Task details. What you return must be the data below, word for word, without any images.
[Source material Boundary: Start]
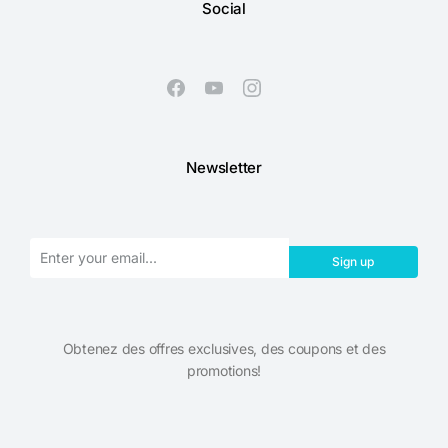
Social
Newsletter
Sign up
Obtenez des offres exclusives, des coupons et des
promotions!​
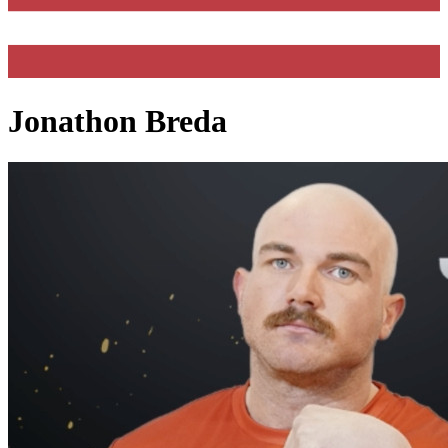
Jonathon Breda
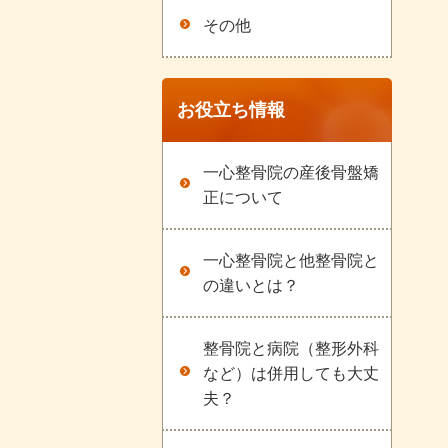
その他
お役立ち情報
一心整骨院の産後骨盤矯
正について
一心整骨院と他整骨院と
の違いとは？
整骨院と病院（整形外科
など）は併用しても大丈
夫？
[Source material Boundary: End]
Expected answer.
Social
Newsletter
Sign up
Obtenez des offres exclusives, des coupons et des
promotions!​
Jonathon Breda
その他
お役立ち情報
一心整骨院の産後骨盤矯
正について
一心整骨院と他整骨院と
の違いとは？
整骨院と病院（整形外科
など）は併用しても大丈
夫？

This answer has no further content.